▶ Written task 1:
Answer these questions using the article on Eric Adams and the bribery case below.
(a) On what date did two of Adams' lawyers send their letter to Emil Bove?
(b) How many Justice Department officials quit over the arrangement?
(c) How many felony counts was the mayor facing?

|---|

Eric Adams and his lawyers insist there was no deal. In no universe, they’ve said repeatedly, did the Justice Department agree to drop the bribery case against the Mayor of New York City in return for his cooperation on the Trump administration’s deportation agenda.
But on Feb 3., in a letter that received little public scrutiny, two of Adams’ lawyers explicitly asked Deputy Attorney General Emil Bove to make the mayor’s charges go away so he could help Donald Trump on immigration.
“As his trial grows near, it will be untenable for the Mayor to be the ever-present partner that DHS [the Department of Homeland Security] needs to make New York City as safe as possible,” Alex Spiro and Bill Burck wrote in a letter to Bove, memorializing their meeting of January 31 and advocating “strongly in favor of dismissal.”
A week later, Bove gave the lawyers exactly what they wanted — a request for dismissal — using their very same logic: that Adams had to “devote” himself to fighting “illegal immigration.” But Adams still isn’t able to be that omnipresent partner to the feds, and may never be.
The Trump administration’s top immigration enforcer treated Adams like a half-competent intern on national television, and told him he expected more compliance. Eight Justice Department officials quit over what they saw as a corrupt deal. The Department’s reputation for independence — for sometimes bucking the president’s priorities, for keeping politics largely out of prosecutions — has been kicked in the gut. And Adams still isn’t off the hook; the Deputy Attorney General made sure that charges against Adams can be brought up again after the November mayoral election. The judge in his case hasn’t yet agreed to actually dismiss the case, and has ordered Adams and his lawyers to be in court at 2 p.m. Wednesday.
For months, the mayor and his team did everything they could to reach this moment. Adams went down to Mar-a-Lago and to Donald Trump’s inauguration. The mayor met up with Trump at an Ultimate Fighting Championship event, and told his staff not to criticize the new president in public. It was all so over-the-top, Trump and his team laughed at the “thirsty” mayor. Adams eventually got a deal from Trump, but it’s clear his strategy has backfired spectacularly.
“New Yorkers know exactly what this is. And I think a lot of people were willing to give the mayor grace until he bent the knee,” Crystal Hudson, a New York City Council Member from Adams’ home borough of Brooklyn tells me. “They’re willing to let him, you know, go to the boxing match, or MMA, or whatever it was. But once he went all in, people were like, ‘Oh, nah, nah. We’re not having it.’”
In their letter, Spiro and Burck made light of what they saw as a relatively thin case against their client. But they focused largely on the political and policy implications of a mayor facing five felony counts.
“We wanted to address questions you have raised with respect to the indictment’s impact on Mayor Adams’s ability to lead New York City, including by working with the federal government on important issues of immigration enforcement,” they wrote in the letter to Bove.
Adams wanted to be helpful to the Trump administration as it “seeks to aggressively enforce immigration laws and remove undocumented immigrants,” they continued. But “Mayor Adams’s political muscle is weakened by an indictment.”
“Leaders of various city agencies such as the NYPD,” the lawyers went on, “serve at the Mayor’s pleasure and are subject to removal by him. Yet, to the extent that city officials perceive the Mayor to be politically weakened, on the ropes, or not long for the office, he loses some ability to make sure officials and their agencies are complying.”
It’s worth noting that the NYPD is strictly prohibited from working with federal authorities on civil immigration matters. And if it was Adams’ political juice the attorneys were looking to refill, the exact opposite has happened.

|---|

▶ Written task 2: Print every line of the listing below without any change.

▶ Lines of data:
|---|

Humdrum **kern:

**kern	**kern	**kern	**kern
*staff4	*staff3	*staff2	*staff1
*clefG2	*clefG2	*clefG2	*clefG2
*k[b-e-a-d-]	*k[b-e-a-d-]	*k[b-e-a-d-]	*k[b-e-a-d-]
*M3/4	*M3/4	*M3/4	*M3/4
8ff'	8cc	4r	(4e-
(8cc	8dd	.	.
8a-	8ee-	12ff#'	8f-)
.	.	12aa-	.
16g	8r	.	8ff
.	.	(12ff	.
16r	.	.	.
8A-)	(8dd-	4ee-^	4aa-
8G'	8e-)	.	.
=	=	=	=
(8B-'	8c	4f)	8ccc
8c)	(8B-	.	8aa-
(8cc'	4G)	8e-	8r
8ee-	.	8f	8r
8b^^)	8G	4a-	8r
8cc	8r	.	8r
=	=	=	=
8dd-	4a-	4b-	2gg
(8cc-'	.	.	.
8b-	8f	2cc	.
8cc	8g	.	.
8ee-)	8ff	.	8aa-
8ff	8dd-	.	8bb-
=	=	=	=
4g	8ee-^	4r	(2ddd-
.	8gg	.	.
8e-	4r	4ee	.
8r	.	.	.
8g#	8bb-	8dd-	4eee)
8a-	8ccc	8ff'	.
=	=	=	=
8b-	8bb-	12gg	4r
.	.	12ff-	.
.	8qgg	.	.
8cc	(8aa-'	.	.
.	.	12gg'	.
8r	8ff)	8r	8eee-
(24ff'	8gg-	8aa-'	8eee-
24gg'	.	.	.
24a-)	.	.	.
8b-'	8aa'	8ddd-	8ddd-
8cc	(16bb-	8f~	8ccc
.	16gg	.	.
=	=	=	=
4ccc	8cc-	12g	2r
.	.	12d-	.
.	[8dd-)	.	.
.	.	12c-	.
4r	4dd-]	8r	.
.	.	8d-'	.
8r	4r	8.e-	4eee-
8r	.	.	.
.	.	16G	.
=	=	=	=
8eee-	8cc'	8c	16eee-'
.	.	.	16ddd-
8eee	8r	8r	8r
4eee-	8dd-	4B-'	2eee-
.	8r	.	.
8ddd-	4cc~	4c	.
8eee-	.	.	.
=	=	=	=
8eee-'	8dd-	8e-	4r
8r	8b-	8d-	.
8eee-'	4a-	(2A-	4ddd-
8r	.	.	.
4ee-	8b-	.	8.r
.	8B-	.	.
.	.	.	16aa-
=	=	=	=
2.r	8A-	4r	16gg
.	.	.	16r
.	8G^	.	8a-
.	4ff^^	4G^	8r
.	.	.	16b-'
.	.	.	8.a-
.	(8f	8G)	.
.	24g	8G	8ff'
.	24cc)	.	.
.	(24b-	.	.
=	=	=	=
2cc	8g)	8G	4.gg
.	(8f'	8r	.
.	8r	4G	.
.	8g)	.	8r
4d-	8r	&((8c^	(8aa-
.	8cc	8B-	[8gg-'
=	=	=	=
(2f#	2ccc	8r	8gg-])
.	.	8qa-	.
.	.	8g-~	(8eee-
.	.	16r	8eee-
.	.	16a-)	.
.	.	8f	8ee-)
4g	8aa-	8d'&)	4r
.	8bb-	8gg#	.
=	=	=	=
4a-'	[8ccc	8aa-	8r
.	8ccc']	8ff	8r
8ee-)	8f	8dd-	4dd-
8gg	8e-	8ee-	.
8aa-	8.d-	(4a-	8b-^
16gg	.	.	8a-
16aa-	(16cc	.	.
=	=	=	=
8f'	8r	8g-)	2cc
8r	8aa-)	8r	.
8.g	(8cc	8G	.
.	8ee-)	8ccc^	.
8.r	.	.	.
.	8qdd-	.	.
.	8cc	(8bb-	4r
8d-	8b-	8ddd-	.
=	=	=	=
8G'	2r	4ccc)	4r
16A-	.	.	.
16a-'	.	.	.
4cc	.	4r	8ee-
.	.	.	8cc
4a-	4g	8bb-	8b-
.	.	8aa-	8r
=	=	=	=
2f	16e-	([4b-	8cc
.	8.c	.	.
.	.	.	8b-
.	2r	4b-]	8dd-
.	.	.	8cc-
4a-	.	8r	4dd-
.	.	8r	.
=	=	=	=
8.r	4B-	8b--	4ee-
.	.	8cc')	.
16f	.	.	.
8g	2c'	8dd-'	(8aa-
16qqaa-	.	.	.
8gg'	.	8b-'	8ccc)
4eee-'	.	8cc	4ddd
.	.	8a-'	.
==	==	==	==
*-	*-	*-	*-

|---|

▶ Full response 1:
(a) February 3
(b) Eight
(c) Five

▶ Full response 2:
Humdrum **kern:

**kern	**kern	**kern	**kern
*staff4	*staff3	*staff2	*staff1
*clefG2	*clefG2	*clefG2	*clefG2
*k[b-e-a-d-]	*k[b-e-a-d-]	*k[b-e-a-d-]	*k[b-e-a-d-]
*M3/4	*M3/4	*M3/4	*M3/4
8ff'	8cc	4r	(4e-
(8cc	8dd	.	.
8a-	8ee-	12ff#'	8f-)
.	.	12aa-	.
16g	8r	.	8ff
.	.	(12ff	.
16r	.	.	.
8A-)	(8dd-	4ee-^	4aa-
8G'	8e-)	.	.
=	=	=	=
(8B-'	8c	4f)	8ccc
8c)	(8B-	.	8aa-
(8cc'	4G)	8e-	8r
8ee-	.	8f	8r
8b^^)	8G	4a-	8r
8cc	8r	.	8r
=	=	=	=
8dd-	4a-	4b-	2gg
(8cc-'	.	.	.
8b-	8f	2cc	.
8cc	8g	.	.
8ee-)	8ff	.	8aa-
8ff	8dd-	.	8bb-
=	=	=	=
4g	8ee-^	4r	(2ddd-
.	8gg	.	.
8e-	4r	4ee	.
8r	.	.	.
8g#	8bb-	8dd-	4eee)
8a-	8ccc	8ff'	.
=	=	=	=
8b-	8bb-	12gg	4r
.	.	12ff-	.
.	8qgg	.	.
8cc	(8aa-'	.	.
.	.	12gg'	.
8r	8ff)	8r	8eee-
(24ff'	8gg-	8aa-'	8eee-
24gg'	.	.	.
24a-)	.	.	.
8b-'	8aa'	8ddd-	8ddd-
8cc	(16bb-	8f~	8ccc
.	16gg	.	.
=	=	=	=
4ccc	8cc-	12g	2r
.	.	12d-	.
.	[8dd-)	.	.
.	.	12c-	.
4r	4dd-]	8r	.
.	.	8d-'	.
8r	4r	8.e-	4eee-
8r	.	.	.
.	.	16G	.
=	=	=	=
8eee-	8cc'	8c	16eee-'
.	.	.	16ddd-
8eee	8r	8r	8r
4eee-	8dd-	4B-'	2eee-
.	8r	.	.
8ddd-	4cc~	4c	.
8eee-	.	.	.
=	=	=	=
8eee-'	8dd-	8e-	4r
8r	8b-	8d-	.
8eee-'	4a-	(2A-	4ddd-
8r	.	.	.
4ee-	8b-	.	8.r
.	8B-	.	.
.	.	.	16aa-
=	=	=	=
2.r	8A-	4r	16gg
.	.	.	16r
.	8G^	.	8a-
.	4ff^^	4G^	8r
.	.	.	16b-'
.	.	.	8.a-
.	(8f	8G)	.
.	24g	8G	8ff'
.	24cc)	.	.
.	(24b-	.	.
=	=	=	=
2cc	8g)	8G	4.gg
.	(8f'	8r	.
.	8r	4G	.
.	8g)	.	8r
4d-	8r	&((8c^	(8aa-
.	8cc	8B-	[8gg-'
=	=	=	=
(2f#	2ccc	8r	8gg-])
.	.	8qa-	.
.	.	8g-~	(8eee-
.	.	16r	8eee-
.	.	16a-)	.
.	.	8f	8ee-)
4g	8aa-	8d'&)	4r
.	8bb-	8gg#	.
=	=	=	=
4a-'	[8ccc	8aa-	8r
.	8ccc']	8ff	8r
8ee-)	8f	8dd-	4dd-
8gg	8e-	8ee-	.
8aa-	8.d-	(4a-	8b-^
16gg	.	.	8a-
16aa-	(16cc	.	.
=	=	=	=
8f'	8r	8g-)	2cc
8r	8aa-)	8r	.
8.g	(8cc	8G	.
.	8ee-)	8ccc^	.
8.r	.	.	.
.	8qdd-	.	.
.	8cc	(8bb-	4r
8d-	8b-	8ddd-	.
=	=	=	=
8G'	2r	4ccc)	4r
16A-	.	.	.
16a-'	.	.	.
4cc	.	4r	8ee-
.	.	.	8cc
4a-	4g	8bb-	8b-
.	.	8aa-	8r
=	=	=	=
2f	16e-	([4b-	8cc
.	8.c	.	.
.	.	.	8b-
.	2r	4b-]	8dd-
.	.	.	8cc-
4a-	.	8r	4dd-
.	.	8r	.
=	=	=	=
8.r	4B-	8b--	4ee-
.	.	8cc')	.
16f	.	.	.
8g	2c'	8dd-'	(8aa-
16qqaa-	.	.	.
8gg'	.	8b-'	8ccc)
4eee-'	.	8cc	4ddd
.	.	8a-'	.
==	==	==	==
*-	*-	*-	*-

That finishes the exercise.